To the extent permitted by applicable law, the Supplier shall not bear any liability for any losses or claims of whatsoever nature and howsoever arising out of or in connection with any inadvertent errors, omissions or mistakes in, or negligence in respect of, the contents of the Website or a Transaction Agreement, or for ordinary (but not gross) negligence in the implementation of a Transaction Agreement.

  1. Customer Privacy Policy
  • The Supplier shall take all reasonable steps to protect the personal information of users.
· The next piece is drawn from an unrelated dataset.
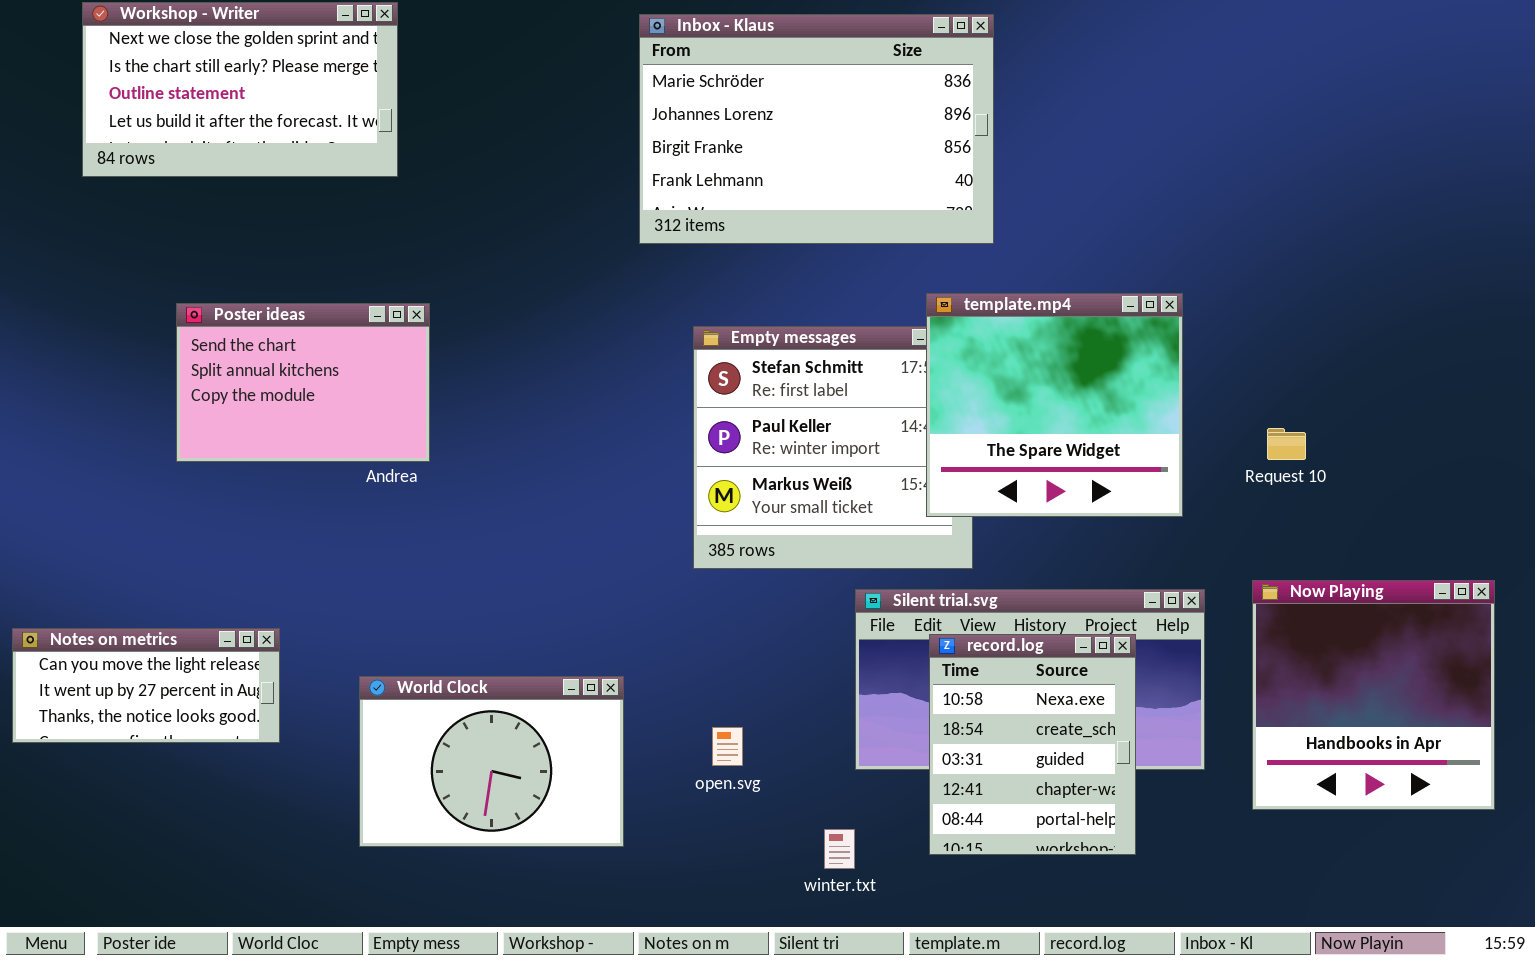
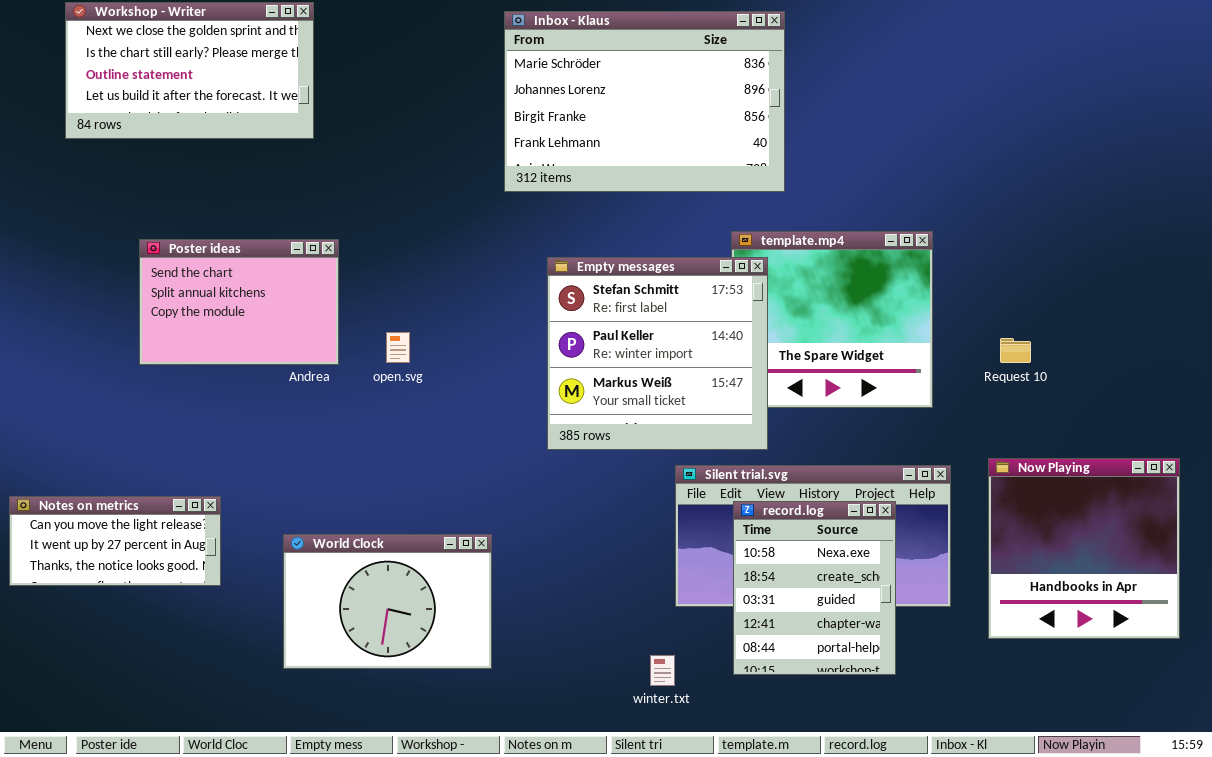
Empty messages: [693,326,973,569] -> [547,257,768,450], raised
open.svg: [712,727,743,766] -> [386,332,410,363], moved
For the purpose of this clause, “Personal Information” shall be defined as detailed in the Protection of Personal Information Act 4 of 2013 (POPIA). The Payfast by Network Privacy Policy may be accessed on: https://payfast.io/privacy-policy/ .
  • The Supplier’s PAIA Manual and Privacy Notice shall apply; provided that in the event of a conflict with these Terms, these Terms will prevail to the extent of the conflict.
  1. Country of Domicile

The Website and these Terms are governed by the laws of South Africa, and the Supplier chooses as its as its domicilium citandi et executandi for all purposes under these Terms, whether in respect of court process, notice, or other documents or communication of whatsoever nature, 96 Marine Drive, Paarden Eiland, Cape Town, South Africa, 7405.

  1. Dispute Resolution

The Supplier does not subscribe to any alternative dispute resolution code.

  1. Amendments to these Terms
  • The Supplier may, in its sole discretion, change these Terms or any part thereof at any time without notice.
  • The Terms in force at the time that an Order is placed by the Customer shall apply.